Task instructions:
(1) In the article on the Anti-Refugee Bill, how many amendments did the House of Lords send back to Parliament?
(2) From the article on the Anti-Refugee Bill, reproduce the passage word for word, starting at "Migrant Voice - The" and ending at "bill any better.".

Excerpt:
>>>

Speaking for Ourselves

The UK must not abdicate from its responsibilities to refugees

The UK must not abdicate from its responsibilities to refugees


 Migrant Voice - The UK must not abdicate from its responsibilities to refugees



As the Anti-Refugee Bill returns to the House of Commons, Members of Parliament have the opportunity to end this inhumane and immoral proposal once and for all. The bill faced significant opposition in the House of Lords, with 20 amendments being sent back to Parliament, believed to be a record for any piece of legislation. The reality, however, is that no amount of tweaks of changes can make this bill any better.

At its core, its very purpose, it is performative cruelty. What this government is attempting to do is deny those most in need the opportunity to seek asylum. Not only that, but criminalise those who try and do so. We have heard countless debates about asylum policy in recent years, yet the voices of those most affected are ignored or dismissed. If Ministers actually listened to those seeking safety then they would have to acknowledge that this bill serves no purpose other than to create yet more harm for those who have faced so much.

<<<

Data:
>>>

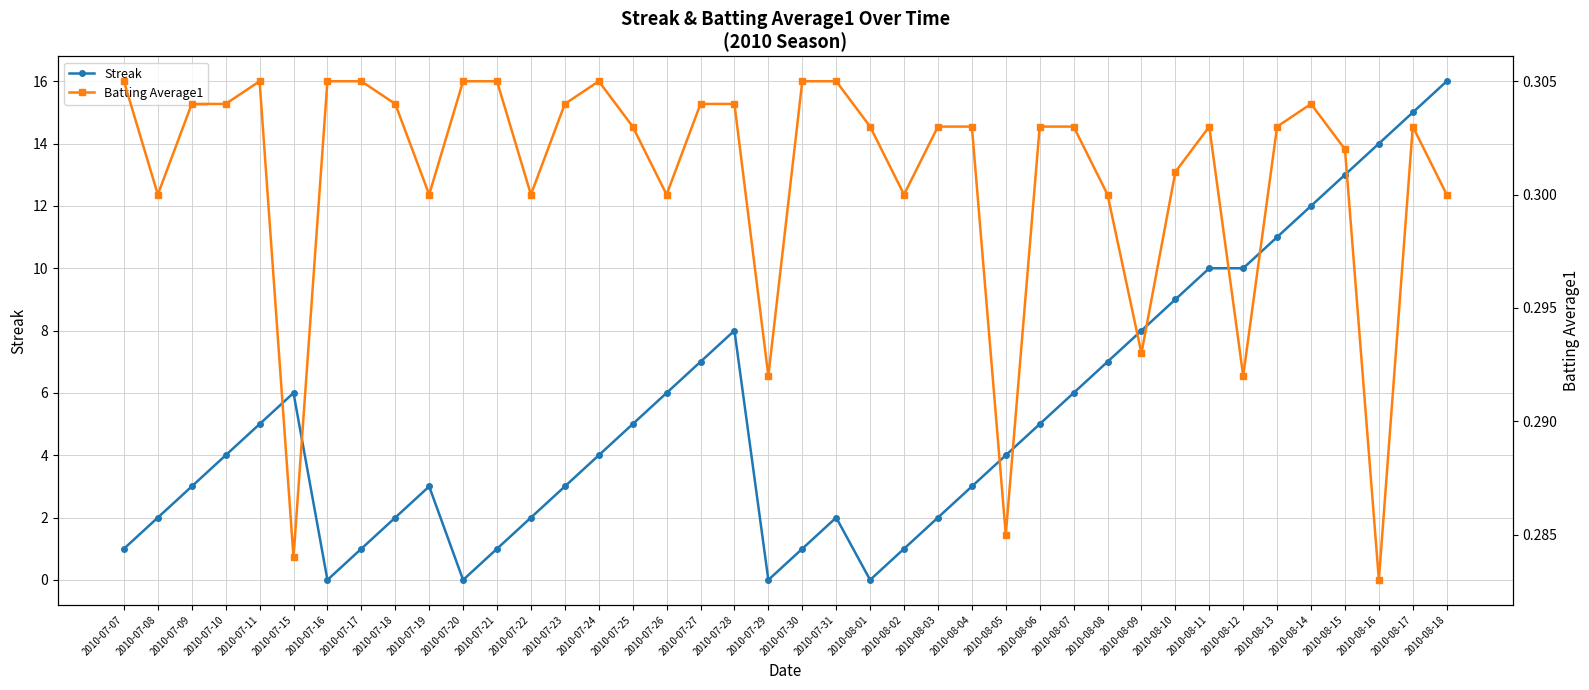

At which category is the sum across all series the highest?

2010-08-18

<<<

Solution list:
(1) 20 amendments.

(2)
Migrant Voice - The UK must not abdicate from its responsibilities to refugees



As the Anti-Refugee Bill returns to the House of Commons, Members of Parliament have the opportunity to end this inhumane and immoral proposal once and for all. The bill faced significant opposition in the House of Lords, with 20 amendments being sent back to Parliament, believed to be a record for any piece of legislation. The reality, however, is that no amount of tweaks of changes can make this bill any better.